The thing is, why there is System.out.println(""+null) in many questions? What difference there is between System.out.println(""+null) and System.out.println(null)?

Many thanks!

[admin]

What happened when you tried to compile System.out.println(""+null); and System.out.println(null)?

[jsubirat]

I get this:

Main.java:13: error: reference to println is ambiguous
System.out.println(null);
^
both method println(char[]) in PrintStream and method println(String) in PrintStream match

I suppose it's due that Java doesn't know which "type of null it is", so it can't determine whether to use the char[] or String overloaded method. But if I do...

String a = null;
System.out.println(a);

...it prints out "null". I suppose that now it knows it's a String null reference and that's why it works?

Thank you!

[admin]

Very good. You got it

[goplaniaakash14]

This video really helps - https://www.youtube.com/watch?v=1q3brvLgYbs

[Sieusc]

I too struggled with this excersise. In light of that I decided to first work it out in notepad and then try and execute the array access.

Code: Select all

String[][][] arr = {{{ "a", "b" , "c"}, { "d", "e", null } },{ {"x"}, null },{{"y"}},{ { "z","p"}, {} }

arr[0][0] = { "a", "b" , "c"}
arr[0][0][0] = a
arr[0][0][1] = b
arr[0][0][2] = c


arr[0][1] = { "d ", "e", null }
arr[0][1][0] = d
arr[0][1][1] = e
arr[0][1][2] = null


arr[1][0] = {"x"}
arr[1][0][0] = x

arr[1][1] = null

arr[2][0] = {"y"}
arr[2][0][0] = y

arr[3][0] = { "z","p"}
arr[3][0][0] = z
arr[3][0][1] = p

arr[3][1] = {}   -> empty (String?) array
arr[3][1][0] = this is an NPE 

The last part is interesting. As there are two null values in the array that system.out will print happily without problems. But when trying to print arr[3][1][0] it will give a NullPointer.
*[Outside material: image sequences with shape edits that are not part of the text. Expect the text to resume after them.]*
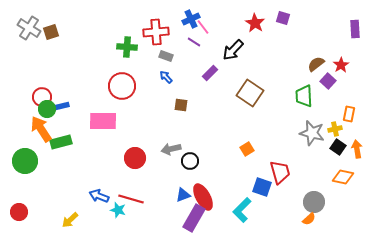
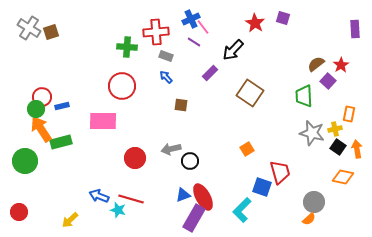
green circle at (47, 109): moved 11 px left
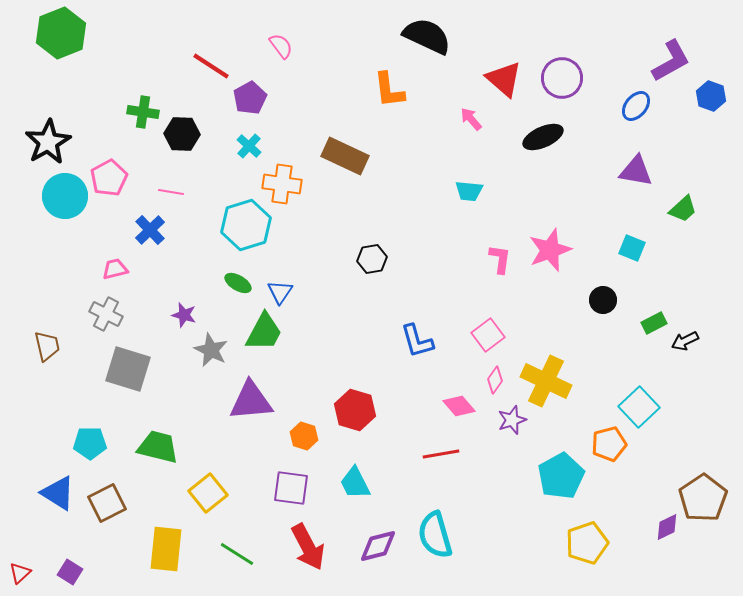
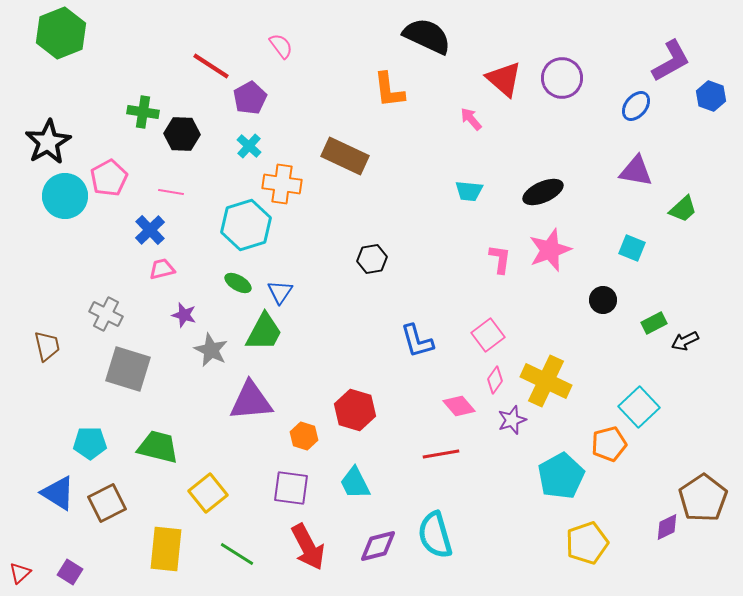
black ellipse at (543, 137): moved 55 px down
pink trapezoid at (115, 269): moved 47 px right
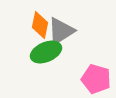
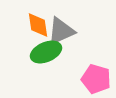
orange diamond: moved 2 px left; rotated 20 degrees counterclockwise
gray triangle: rotated 8 degrees clockwise
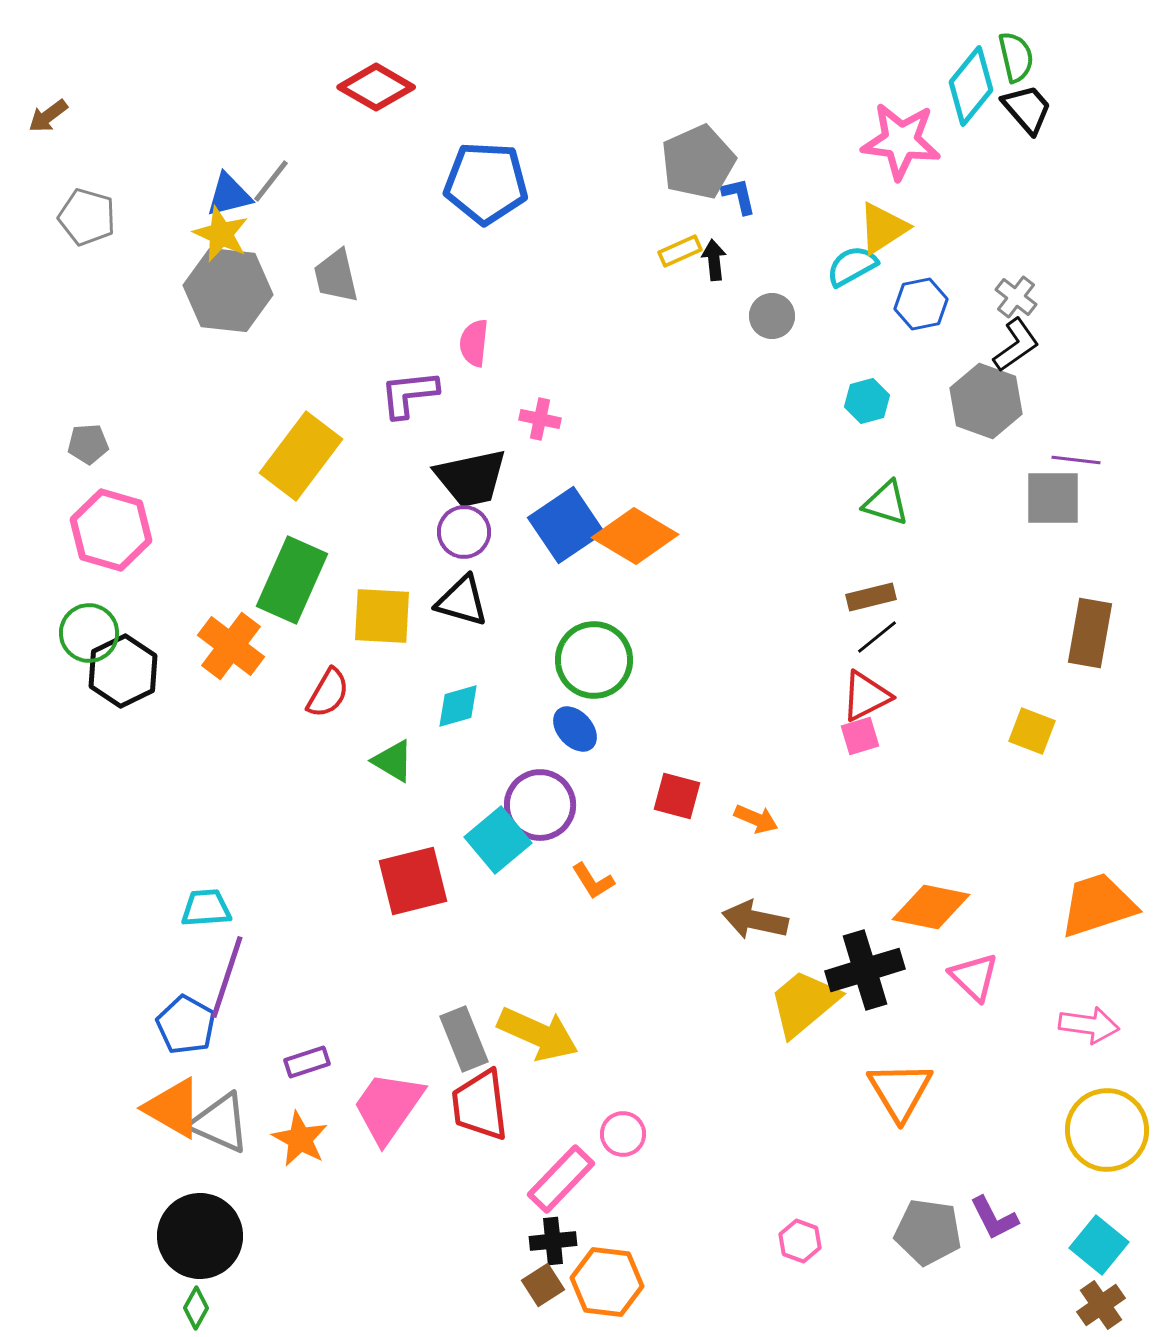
Paul could you shed some light into this for me please as to why the null values are printed but the last {} gives an NPE. Is it because it's trying to access an empty array, and in the case of null it's accessing a value wihin an existing array?

[admin]

Printing a null references is not a problem but accessing a null reference is a problem. A null reference doesn't point to any object. So, there is nothing to access within a null. So, as soon as you do null.something (or a nullref.something ), a NPE is generated by the JVM.

[asi-aal]

Does java call toString() when printing a string variable? If yes, I would suggest that It could throw a NullPointerException when calling a toString on String variable (null)

[admin]

The print method does call toString on which ever object you pass to it eventually, but there is also null check before invoking toString. If the reference is null, then it print the string "null" instead of invoking toString() on null reference. That is why there is no NPE. You can take a look at the source code to confirm.